3 caching steps to boost your webservice by x10
I am running a IP-Geo-location demo in my App Engine. After many silent months I got some traffic on it (and hitting the daily CPU limit). Some one would kick the "traffic monster", after all it's starts only as a demo, other ones (like me) will try to optimize the GEO-location script.
When you read the message "This Google App Engine application is temporarily over its serving quota. Please try it again later" (or simply a HTTP-Status 503) you can activate the App Engine billing option. Or it's time to start caching in the different application levels:
- cache external resources - they are slow and unpredictable
- cache internal resources - lookups to database and rendering the output can be cached
- use the browser cache - webservices can be cached with basic http usage
introduction for the caching article
other articles about the geo location
- the tutorial how to use ip to geolocation provider api
- the free usage ip to geolocation aggregator script
- the php stand alone implementation
- the python Google App Engine implementation
The described caching steps works perfectly if you do not need to invalidate your cache. This detailed example only reads from external resources and can use long caching times. After some improvements I got a speed up of factor 10! Or in other words: from 50.000 requests/day I increased the App Engine capacity to 500.000 requests/day (and hitting the cpu limit again ...) All logged times come from the logfiles and profiling with Appstats helps with the sequence diagrams (generated live).
The profiling images are examples of the google Appstats tool in the App Engine and show live examples of requests. Its slow down your engine up to 10% (on high load) and saves all statistics in memcache. There are different values in the graphics:
- blue cpu time: time "wasted" in my own python code
- red api cpu time: time needed by the services (memcache, database, fetch and many more)
- requests total time: time for the request, can stopped in the browser
What we have to optimize
The basic webservice requests have to do the following steps:
- accept a GET request (param is the calling IP) on a javascript-url
- ask up to 4 web-service for data
- generate resultString as javascript code
- return the resultString
The result is a dynamically generated javascript wich contains only the data. A second static script with functionality over this values is added as a static file and google does all the caching stuff for static content. There are functions for finding the next city in a given set or calculate the distance of the visitors home and your given location.
- var com = com||{};
- com.unitedCoders = com.unitedCoders||{};
- com.unitedCoders.geo = com.unitedCoders.geo||{};
- com.unitedCoders.geo.ll = [{"lat": -21.78330, "city": "Araraquara", "name": "maxmind", "long": -48.16670, "country": "Brazil"}];
-
Costs: every request results in 4 calls to webservices
- not much cpu, no local storage, long running (depend on slowest webservice)

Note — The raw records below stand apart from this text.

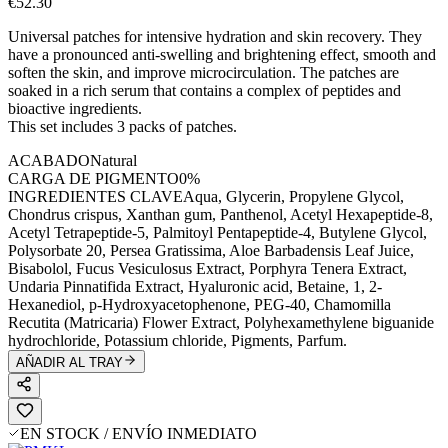
€52.30
Universal patches for intensive hydration and skin recovery. They
have a pronounced anti-swelling and brightening effect, smooth and
soften the skin, and improve microcirculation. The patches are
soaked in a rich serum that contains a complex of peptides and
bioactive ingredients.
This set includes 3 packs of patches.
ACABADO
Natural
CARGA DE PIGMENTO
0%
INGREDIENTES CLAVE
Aqua, Glycerin, Propylene Glycol,
Chondrus crispus, Xanthan gum, Panthenol, Acetyl Hexapeptide-8,
Acetyl Tetrapeptide-5, Palmitoyl Pentapeptide-4, Butylene Glycol,
Polysorbate 20, Persea Gratissima, Aloe Barbadensis Leaf Juice,
Bisabolol, Fucus Vesiculosus Extract, Porphyra Tenera Extract,
Undaria Pinnatifida Extract, Hyaluronic acid, Betaine, 1, 2-
Hexanediol, р-Hydroxyacetophenone, PEG-40, Chamomilla
Recutita (Matricaria) Flower Extract, Polyhexamethylene biguanide
hydrochloride, Potassium chloride, Pigments, Parfum.
AÑADIR AL TRAY
EN STOCK / ENVÍO INMEDIATO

- worst case: up to 2 seconds, but on average 100 ms cpu-time
cache external resources
Notes: Not every used webservice will give results for every called IP and the free daily amount of web-service-calls are limited. Second the assignment between IP and location will rarely change - an ideal setup for caching on application side. A long time cache like a local database with timestamp is a good choice for saving requests to the webservices and a short time cache for faster lookups.
- accept an GET request (param is the calling IP) as a javascript-url
- check if result is in local database
- otherwise ask up to 4 web-service for data
- save the results in the local database
- generate resultString
- return the resultString
The profiling image shows the result. It tests if the IP is in the local database - this is implemented as a keyname call (in sql syntax a request to the primary index) and very fast. If not it starts 4 parallel requests to the webservices and transforms the results. Then it saves it in the database and returns the result. This does require expensive resources and can have long request time (depending on the webservices).
Personal experiences: After running this with many visitors, my database filled with known values and the count to call the webservices will go down. I got after 10 million requests (from one site in brazil) an 97% hit chance (this will highly depend on the calling visitors and the saved data!!!) in my database!
-
Cost: 3% of requests fetch from 4 webservice and writing into database
- longtime usage on the storage
- real=642ms cpu=700ms api=273ms overhead=1ms (8 RPCs)
If the result is in the local database the request can use the saved result and therefore is fast. I used a keyname (like primary index on sql databases) to find the record for the called IP. The time for finding the result is nearly constant for the first 100.000 records I tested in my App Engine instance.
-
97% of requests reads from database
- normal time, some cpu, many memory
- real=59ms cpu=67ms api=8ms
cache internal resources
Using local caching or the fast memcached is the classic way - every call to a database can be cached in memory too. Saving data in the memcache is fast and can be made asynchronous - no waiting time. The memCacheD is a standard service in the App Engine and should be faster than the distributed bigtable.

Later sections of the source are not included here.